E.O. 12958: DECL: 06/30/2019 
TAGS: PREL PARM MASS IR IZ KPAL IS EG
SUBJECT: GENERAL PETRAEUS' MEETING WITH EGIS CHIEF SOLIMAN 
 
REF: A. CAIRO 1227 
     B. CAIRO 746 
 
Classified By: Ambassador Margaret Scobey per 1.4 (b) and (d). 
 
1.  Key Points: 
 
-- (S/NF) During a June 29 meeting with CENTCOM Commander 
General Petraeus, Egyptian General Intelligence Service 
(EGIS) Chief Omar Soliman shared his views on Iraq, Iran, and 
ongoing efforts on Palestinian reconciliation. 
 
-- (S/NF) On Iraq, Soliman assessed that Arab leaders were 
taking a "new position" on supporting Iraqi Prime Minister 
Maliki following the Iranian elections and described Egypt's 
plans to increase cooperation with the Iraqi government. 
 
-- (S/NF)  Soliman believed that the Iranian elections and 
Hezbollah's electoral defeat in Lebanon presented a "good 
opportunity" to reduce Iranian regional interference, 
including by improving Syria's relations with the Arab world. 
 
-- (S/NF)  On Palestinian reconciliation, Soliman was 
pessimistic that an agreement would be reached, but promised 
that Egypt would "not give up" and would continue efforts to 
undermine Hamas, including by preventing money and guns from 
entering Gaza.

### Information shown
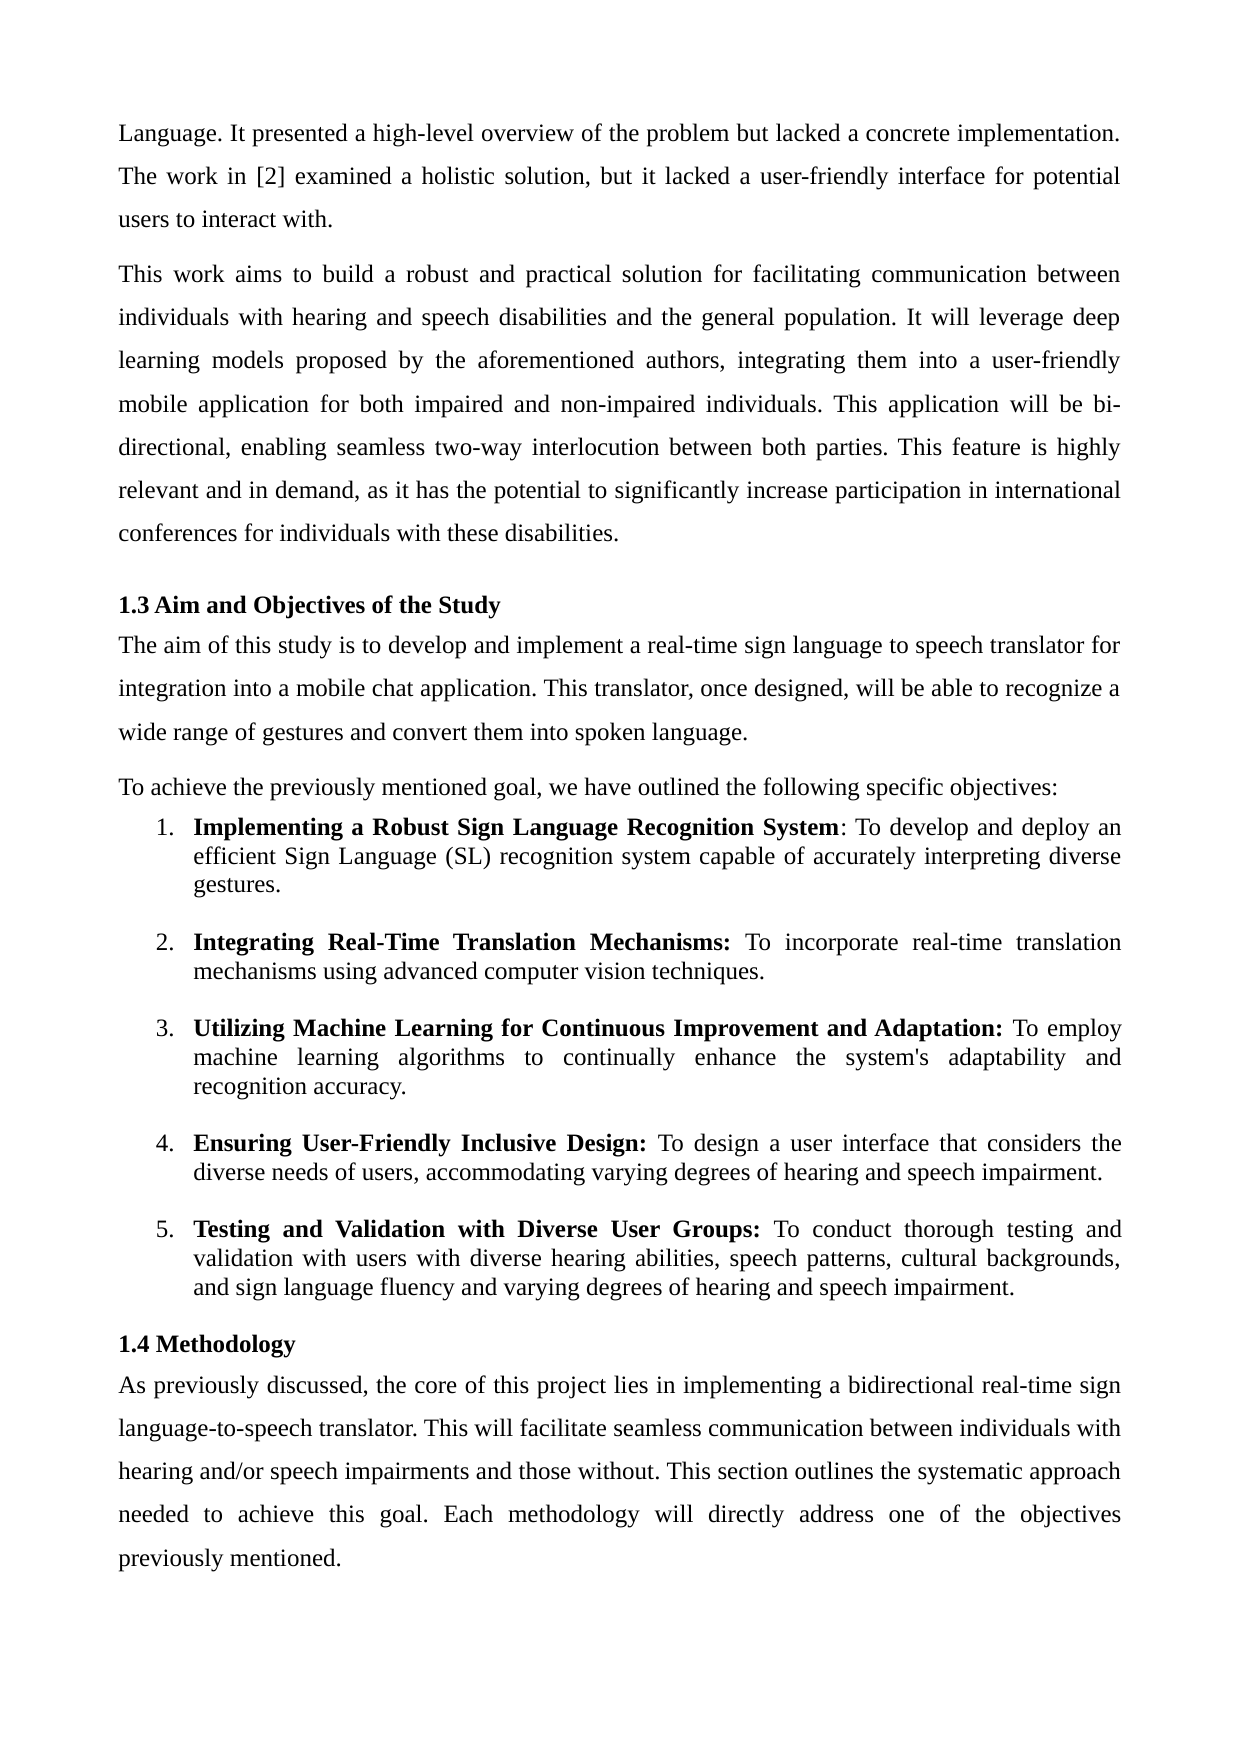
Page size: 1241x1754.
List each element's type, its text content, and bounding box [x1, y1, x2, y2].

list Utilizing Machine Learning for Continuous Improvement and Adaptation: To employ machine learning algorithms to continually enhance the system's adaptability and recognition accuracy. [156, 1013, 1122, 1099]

### Aim 1
Which people does the cable on the Petraeus-Soliman meeting name?
### Aim 2
Could you extract everything from "-- (S/NF) During" down to "on Palestinian reconciliation." in the cable on the Petraeus-Soliman meeting?

### Task answer 1
- Margaret Scobey (Ambassador)
- General Petraeus (CENTCOM Commander)
- Omar Soliman (Egyptian General Intelligence Service Chief)
- Maliki (Iraqi Prime Minister)

### Task answer 2
-- (S/NF) During a June 29 meeting with CENTCOM Commander 
General Petraeus, Egyptian General Intelligence Service 
(EGIS) Chief Omar Soliman shared his views on Iraq, Iran, and 
ongoing efforts on Palestinian reconciliation.